• [DATA EXCERPTS]
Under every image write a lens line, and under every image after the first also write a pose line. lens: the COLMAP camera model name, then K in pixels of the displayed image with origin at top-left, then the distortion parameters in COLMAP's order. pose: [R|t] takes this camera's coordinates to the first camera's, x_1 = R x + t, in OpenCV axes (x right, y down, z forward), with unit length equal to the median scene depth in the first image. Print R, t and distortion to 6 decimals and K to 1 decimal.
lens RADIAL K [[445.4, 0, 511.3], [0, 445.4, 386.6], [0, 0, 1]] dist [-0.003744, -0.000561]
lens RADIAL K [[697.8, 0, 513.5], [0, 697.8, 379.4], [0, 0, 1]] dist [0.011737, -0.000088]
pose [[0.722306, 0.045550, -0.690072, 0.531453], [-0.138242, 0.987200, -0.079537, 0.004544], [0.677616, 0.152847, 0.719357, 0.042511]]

==

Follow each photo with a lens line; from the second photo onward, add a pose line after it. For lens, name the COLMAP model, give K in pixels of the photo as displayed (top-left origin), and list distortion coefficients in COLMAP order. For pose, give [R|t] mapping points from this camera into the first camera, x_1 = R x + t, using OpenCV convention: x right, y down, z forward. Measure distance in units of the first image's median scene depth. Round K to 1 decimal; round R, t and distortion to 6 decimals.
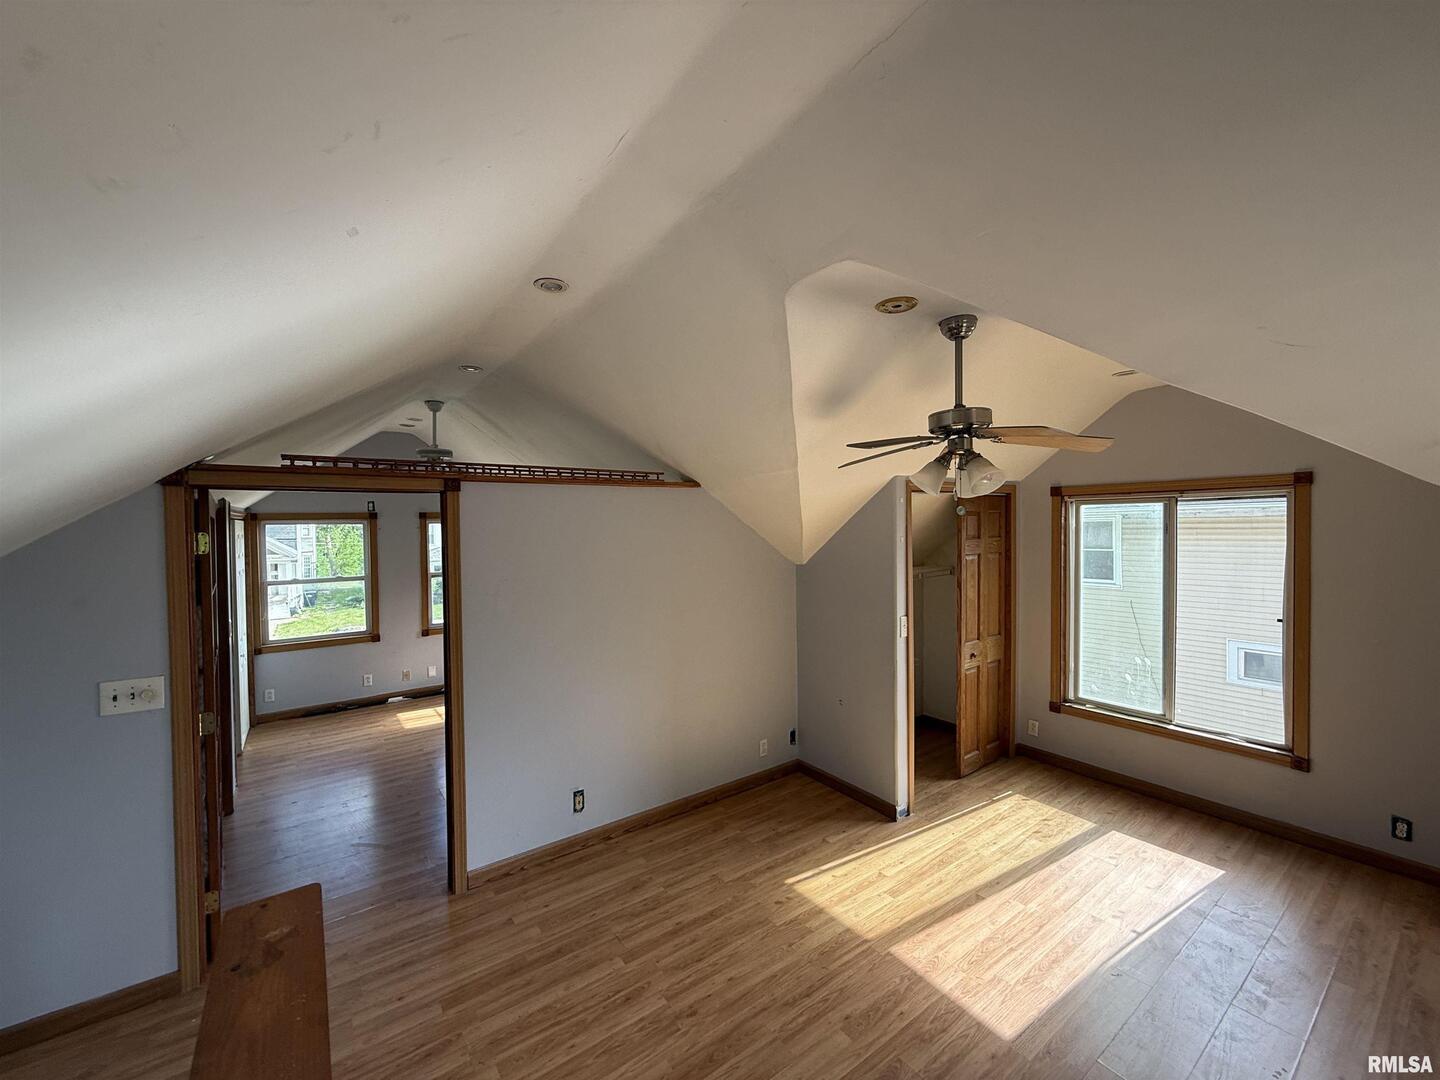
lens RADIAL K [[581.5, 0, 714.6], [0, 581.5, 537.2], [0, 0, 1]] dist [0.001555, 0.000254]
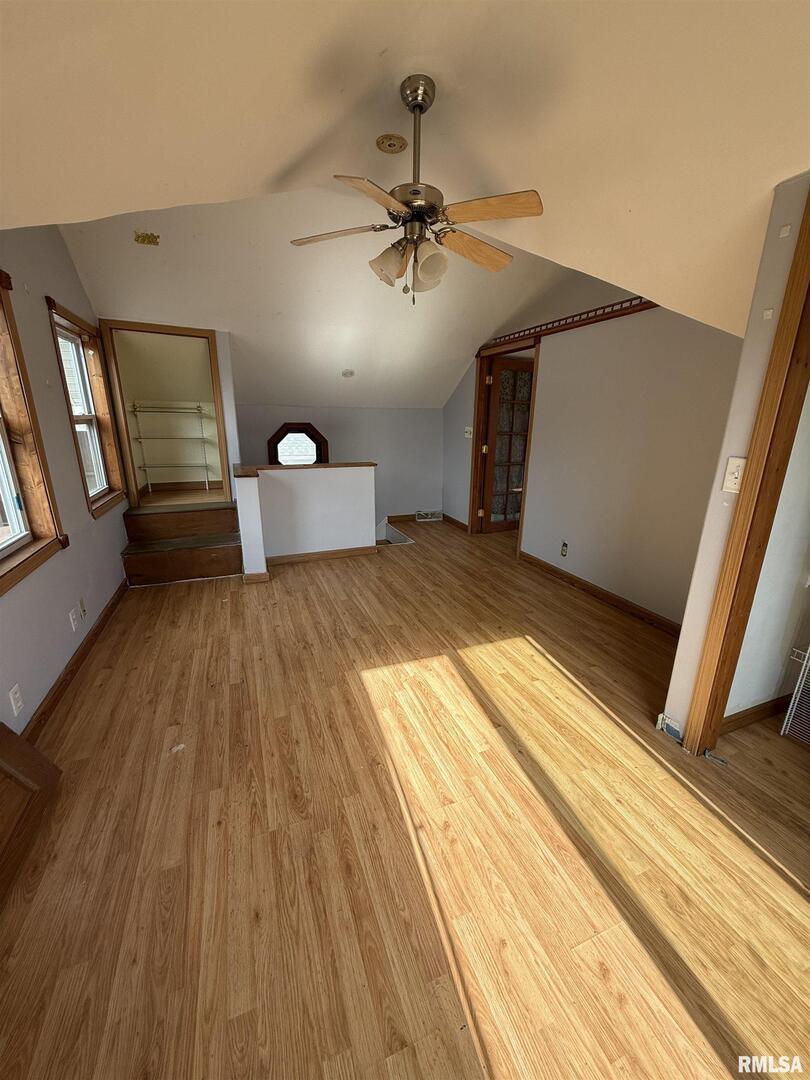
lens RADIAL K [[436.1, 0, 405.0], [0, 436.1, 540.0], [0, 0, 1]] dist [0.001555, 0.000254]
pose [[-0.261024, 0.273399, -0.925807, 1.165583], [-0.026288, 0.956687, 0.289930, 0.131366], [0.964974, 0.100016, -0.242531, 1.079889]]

• [WHAT IS EXPECTED]
Reproduce everything in the listing from the line containing "Under every image write" down to the line containing "0.152847, 0.719357, 0.042511]]", replacing "pose line" with "extrinsics line" and leaving all else unchanged.

• [PROBLEM SOLUTION]
Under every image write a lens line, and under every image after the first also write a extrinsics line. lens: the COLMAP camera model name, then K in pixels of the displayed image with origin at top-left, then the distortion parameters in COLMAP's order. pose: [R|t] takes this camera's coordinates to the first camera's, x_1 = R x + t, in OpenCV axes (x right, y down, z forward), with unit length equal to the median scene depth in the first image. Print R, t and distortion to 6 decimals and K to 1 decimal.
lens RADIAL K [[445.4, 0, 511.3], [0, 445.4, 386.6], [0, 0, 1]] dist [-0.003744, -0.000561]
lens RADIAL K [[697.8, 0, 513.5], [0, 697.8, 379.4], [0, 0, 1]] dist [0.011737, -0.000088]
pose [[0.722306, 0.045550, -0.690072, 0.531453], [-0.138242, 0.987200, -0.079537, 0.004544], [0.677616, 0.152847, 0.719357, 0.042511]]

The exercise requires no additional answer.